Humboldt-Universität zu Berlin | Institut für Geschichtswissenschaften | Ankündigungen | Ringvorlesungen | Ringvorlesung "Grenzen des Kalten Krieges" - WiSe 2016/2017 | Einzeltermine | 15.12.16 Eckart Conze (Marburg): Grenzüberschreitungen. Nationalsozialismus und Holocaust als Argumente in der Nachrüstungsdebatte der 1980er Jahre

15.12.16 Eckart Conze (Marburg): Grenzüberschreitungen. Nationalsozialismus und Holocaust als Argumente in der Nachrüstungsdebatte der 1980er Jahre

Wann 15.12.2016 von 18:00 bis 20:00 (Europe/Berlin / UTC100) iCal
Wo Hauptgebäude, Unter den Linden 6, HS 1072
Kontaktname
Kontakt Telefon 030 2093 70595

Vor einem “atomaren Auschwitz“ warnten in den Jahren um 1980 zahlreiche Gegner nuklearer Rüstung.
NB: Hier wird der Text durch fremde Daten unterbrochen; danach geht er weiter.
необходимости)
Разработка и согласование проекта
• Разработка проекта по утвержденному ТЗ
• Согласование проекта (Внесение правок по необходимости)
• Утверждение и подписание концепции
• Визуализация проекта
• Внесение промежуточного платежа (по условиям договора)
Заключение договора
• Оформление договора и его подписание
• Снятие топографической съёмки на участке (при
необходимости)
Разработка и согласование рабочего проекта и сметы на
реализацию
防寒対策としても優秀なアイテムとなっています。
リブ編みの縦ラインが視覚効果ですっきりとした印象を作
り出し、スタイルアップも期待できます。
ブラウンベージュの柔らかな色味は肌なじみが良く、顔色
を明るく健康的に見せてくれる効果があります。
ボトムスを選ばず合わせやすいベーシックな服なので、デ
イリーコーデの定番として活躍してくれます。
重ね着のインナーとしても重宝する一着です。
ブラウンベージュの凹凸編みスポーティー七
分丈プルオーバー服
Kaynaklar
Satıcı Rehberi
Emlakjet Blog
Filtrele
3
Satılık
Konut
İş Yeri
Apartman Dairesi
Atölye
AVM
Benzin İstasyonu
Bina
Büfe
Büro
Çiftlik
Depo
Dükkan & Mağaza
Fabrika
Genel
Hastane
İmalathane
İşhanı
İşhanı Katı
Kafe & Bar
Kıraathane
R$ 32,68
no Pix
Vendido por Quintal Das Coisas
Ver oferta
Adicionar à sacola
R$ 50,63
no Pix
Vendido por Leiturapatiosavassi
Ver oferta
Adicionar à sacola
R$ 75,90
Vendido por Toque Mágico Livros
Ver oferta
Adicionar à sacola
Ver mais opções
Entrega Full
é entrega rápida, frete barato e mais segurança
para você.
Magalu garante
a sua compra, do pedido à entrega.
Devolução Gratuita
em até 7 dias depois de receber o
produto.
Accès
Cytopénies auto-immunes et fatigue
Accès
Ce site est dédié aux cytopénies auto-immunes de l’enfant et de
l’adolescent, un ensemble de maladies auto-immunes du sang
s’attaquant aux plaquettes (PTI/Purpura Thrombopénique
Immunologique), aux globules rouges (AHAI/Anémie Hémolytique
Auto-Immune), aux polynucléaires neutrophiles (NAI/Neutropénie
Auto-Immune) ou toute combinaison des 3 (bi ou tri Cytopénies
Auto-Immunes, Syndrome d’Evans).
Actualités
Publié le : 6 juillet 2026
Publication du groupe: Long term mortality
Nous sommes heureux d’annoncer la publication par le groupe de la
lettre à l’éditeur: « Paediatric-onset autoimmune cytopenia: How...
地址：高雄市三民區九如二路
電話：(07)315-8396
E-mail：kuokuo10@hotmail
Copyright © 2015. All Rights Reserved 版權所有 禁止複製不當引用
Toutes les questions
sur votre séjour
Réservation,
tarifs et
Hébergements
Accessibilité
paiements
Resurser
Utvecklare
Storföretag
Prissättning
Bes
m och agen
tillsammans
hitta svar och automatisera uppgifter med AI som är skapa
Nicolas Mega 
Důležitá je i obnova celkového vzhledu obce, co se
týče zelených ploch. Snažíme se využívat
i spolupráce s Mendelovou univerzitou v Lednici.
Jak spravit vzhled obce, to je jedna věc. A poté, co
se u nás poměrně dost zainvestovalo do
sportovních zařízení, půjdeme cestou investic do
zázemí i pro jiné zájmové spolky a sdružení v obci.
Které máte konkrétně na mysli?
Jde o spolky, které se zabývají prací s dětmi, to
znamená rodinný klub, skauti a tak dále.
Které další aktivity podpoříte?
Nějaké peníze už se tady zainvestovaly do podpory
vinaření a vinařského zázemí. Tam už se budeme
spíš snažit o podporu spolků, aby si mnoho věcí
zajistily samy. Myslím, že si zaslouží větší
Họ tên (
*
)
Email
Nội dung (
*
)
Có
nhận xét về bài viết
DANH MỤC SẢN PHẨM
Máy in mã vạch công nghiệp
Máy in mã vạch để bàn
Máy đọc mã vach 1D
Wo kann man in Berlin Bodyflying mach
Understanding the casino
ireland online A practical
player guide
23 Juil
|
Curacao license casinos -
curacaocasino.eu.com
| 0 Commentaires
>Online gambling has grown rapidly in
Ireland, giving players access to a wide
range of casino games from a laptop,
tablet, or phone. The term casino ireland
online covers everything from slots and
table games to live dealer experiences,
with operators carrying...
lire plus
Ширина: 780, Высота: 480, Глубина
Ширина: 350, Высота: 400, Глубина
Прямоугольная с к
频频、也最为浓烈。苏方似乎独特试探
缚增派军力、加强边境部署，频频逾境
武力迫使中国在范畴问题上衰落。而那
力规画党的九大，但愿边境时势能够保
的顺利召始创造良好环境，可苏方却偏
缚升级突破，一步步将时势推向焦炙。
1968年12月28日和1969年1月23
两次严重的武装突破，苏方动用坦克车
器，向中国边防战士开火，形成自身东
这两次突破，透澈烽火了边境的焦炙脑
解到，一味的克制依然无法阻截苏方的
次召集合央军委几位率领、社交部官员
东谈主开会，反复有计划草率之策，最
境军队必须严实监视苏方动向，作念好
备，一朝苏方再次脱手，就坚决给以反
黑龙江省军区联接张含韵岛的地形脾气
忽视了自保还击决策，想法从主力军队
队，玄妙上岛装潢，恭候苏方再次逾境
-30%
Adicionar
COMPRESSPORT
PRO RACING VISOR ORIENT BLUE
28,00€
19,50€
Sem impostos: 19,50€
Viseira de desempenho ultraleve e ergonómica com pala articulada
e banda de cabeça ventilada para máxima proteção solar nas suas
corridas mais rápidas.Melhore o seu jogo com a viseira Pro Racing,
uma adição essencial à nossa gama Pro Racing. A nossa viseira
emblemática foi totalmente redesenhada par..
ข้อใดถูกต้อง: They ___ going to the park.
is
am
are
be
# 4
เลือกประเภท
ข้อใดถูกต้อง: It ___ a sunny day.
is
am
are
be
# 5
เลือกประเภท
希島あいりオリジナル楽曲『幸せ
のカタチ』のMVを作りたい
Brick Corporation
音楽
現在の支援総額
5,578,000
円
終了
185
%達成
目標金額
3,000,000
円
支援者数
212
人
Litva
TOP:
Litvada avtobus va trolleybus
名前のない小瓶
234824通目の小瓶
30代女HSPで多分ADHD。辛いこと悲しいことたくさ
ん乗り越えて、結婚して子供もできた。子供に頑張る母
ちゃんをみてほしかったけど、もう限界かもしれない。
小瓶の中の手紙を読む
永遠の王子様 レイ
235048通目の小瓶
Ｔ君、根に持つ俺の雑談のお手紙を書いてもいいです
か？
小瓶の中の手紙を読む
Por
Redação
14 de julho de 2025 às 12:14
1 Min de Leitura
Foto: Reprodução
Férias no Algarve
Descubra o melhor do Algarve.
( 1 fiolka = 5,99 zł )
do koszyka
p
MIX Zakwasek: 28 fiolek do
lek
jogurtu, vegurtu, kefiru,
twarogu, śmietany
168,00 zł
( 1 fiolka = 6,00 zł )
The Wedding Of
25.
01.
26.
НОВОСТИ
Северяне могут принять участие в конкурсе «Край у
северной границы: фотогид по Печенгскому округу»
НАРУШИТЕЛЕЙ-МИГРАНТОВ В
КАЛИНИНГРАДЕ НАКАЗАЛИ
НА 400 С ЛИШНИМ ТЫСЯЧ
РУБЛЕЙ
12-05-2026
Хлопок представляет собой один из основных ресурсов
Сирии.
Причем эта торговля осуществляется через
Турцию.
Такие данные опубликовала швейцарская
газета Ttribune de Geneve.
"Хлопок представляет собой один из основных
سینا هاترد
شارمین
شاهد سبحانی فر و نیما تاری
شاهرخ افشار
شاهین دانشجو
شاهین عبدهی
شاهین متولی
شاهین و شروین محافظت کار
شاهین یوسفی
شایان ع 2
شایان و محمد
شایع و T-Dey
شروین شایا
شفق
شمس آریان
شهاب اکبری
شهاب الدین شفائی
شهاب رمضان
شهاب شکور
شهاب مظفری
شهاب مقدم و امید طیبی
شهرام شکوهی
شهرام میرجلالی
Heiner Geißler, Minister in der Regierung Kohl und CDU-Generalsekretär, behauptete 1983 hingegen, der Pazifismus der 1930er Jahre habe Auschwitz erst möglich gemacht. Überall in den Auseinandersetzungen über den NATO-Nachrüstungsbeschluss von 1979 und die Dynamik des atomaren Wettrüstens begegnet uns der Nationalsozialismus als Argument, der Holocaust als Metapher und als Vergleich. Obwohl NS-Bezüge schon seit 1945 zur politischen Sprache und Kommunikation in Deutschland gehörten, erreichte deren Verwendung seit etwa 1980 eine neue Dimension, die durch Grenzüberschreitungen und Tabubrüche charakterisiert war. Wie lässt sich diese Entgrenzung erklären? Können wir den Wandel der öffentlichen Erinnerung mit der massiven politischen Instrumentalisierung der Geschichte des Nationalsozialismus und insbesondere des Holocaust, gerade auch in der Nachrüstungsdebatte, korrelieren? Und welche Funktion hatten die NS-Bezüge in der politischen und gesellschaftlichen Auseinandersetzung über atomare Rüstung, die Friedensbewegung und den Kalten Krieg der 1980er Jahre?

 

 

Eckart Conze ist Professor für Neuere und Neueste Geschichte an der Universität Marburg und dort Ko-Sprecher des Sonderforschungsbereichs “Dynamiken der Sicherheit“ sowie Direktor des Internationalen Forschungs- und Dokumentationszentrums Kriegsverbrecherprozesse (ICWC). Von 2005 bis 2010 war er Sprecher der Unabhängigen Historikerkommission zur Geschichte des Auswärtigen Amts in der Zeit des Nationalsozialismus und der frühen Bundesrepublik.

 

Moderiert wird der Vortrag von Prof. Dr. Elke Seefried, zweite stellvertretende Direktorin des Instituts für Zeitgeschichte München – Berlin.